Completing another greenhouse gas inventory in two to five years is recommended, with a goal of assessing inventories yearly, the report’s authors said.

“The next steps are to forecast emissions, set an emissions reduction target, and build upon the existing Sustainability Action Plan with a more robust Climate Action Plan that identifies specific quantified strategies that can cumulatively meet that target,” the report said.

Linn County will begin recruiting members in September for the Climate Advisory Committee, which will include individuals from the industrial, commercial and residential sectors. They will be tasked with helping to complete the yearly greenhouse gas inventories.

The county is also holding public forums in the coming weeks to inform residents about the baseline greenhouse gas inventory and get feedback from residents for the climate action plan.

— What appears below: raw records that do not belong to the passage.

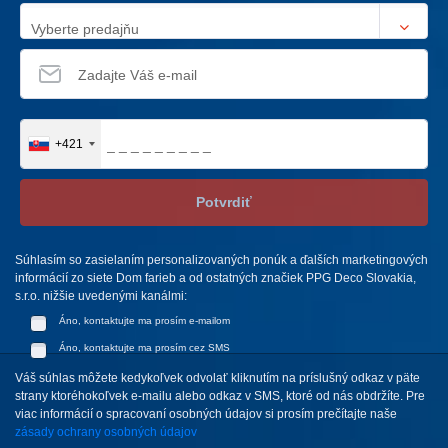
Vyberte predajňu
+421
Potvrdiť
Súhlasím so zasielaním personalizovaných ponúk a ďalších marketingových
informácií zo siete Dom farieb a od ostatných značiek PPG Deco Slovakia,
s.r.o. nižšie uvedenými kanálmi:
Áno, kontaktujte ma prosím e-mailom
Áno, kontaktujte ma prosím cez SMS
Váš súhlas môžete kedykoľvek odvolať kliknutím na príslušný odkaz v päte
strany ktoréhokoľvek e-mailu alebo odkaz v SMS, ktoré od nás obdržíte. Pre
viac informácií o spracovaní osobných údajov si prosím prečítajte naše
zásady ochrany osobných údajov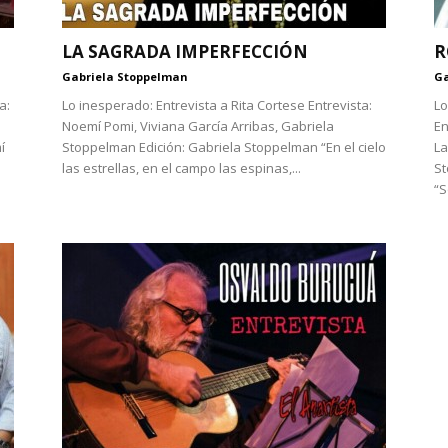
LA SAGRADA IMPERFECCIÓN
R
Gabriela Stoppelman
Ga
a:
Lo inesperado: Entrevista a Rita Cortese Entrevista:
Lo
Noemí Pomi, Viviana García Arribas, Gabriela
En
í
Stoppelman Edición: Gabriela Stoppelman “En el cielo
La
las estrellas, en el campo las espinas,...
S
“S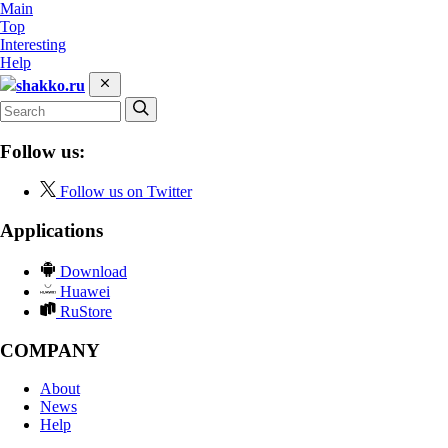
Main
Top
Interesting
Help
shakko.ru
Follow us:
Follow us on Twitter
Applications
Download
Huawei
RuStore
COMPANY
About
News
Help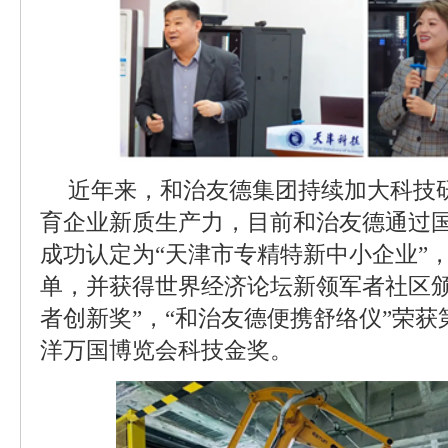
近年来，和治友德集团持续加大科技
育企业新质生产力，目前和治友德通过
成功认定为“天津市专精特新中小企业”
单，并获得世界经济论坛新领军者社区颁发
者创新奖”，“和治友德便携舒络仪”荣获
洋万国博览会科技金奖。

These public forums will begin next week and take place throughout the month of August.

Saturday, Aug. 14, Saturday, Aug. 21 and Saturday, Aug. 28: Fillmore Gardens, 520 11th St. NW in Cedar Rapids, at 10 a.m.

Sunday, Aug. 15: Matthew 25, 201 3rd Ave. SW in Cedar Rapids, at 6 p.m.

Tuesday, Aug. 31: African American Museum of Iowa, 55 12th Ave. SE in Cedar Rapids at 5 p.m.

Online registration is encouraged for each event.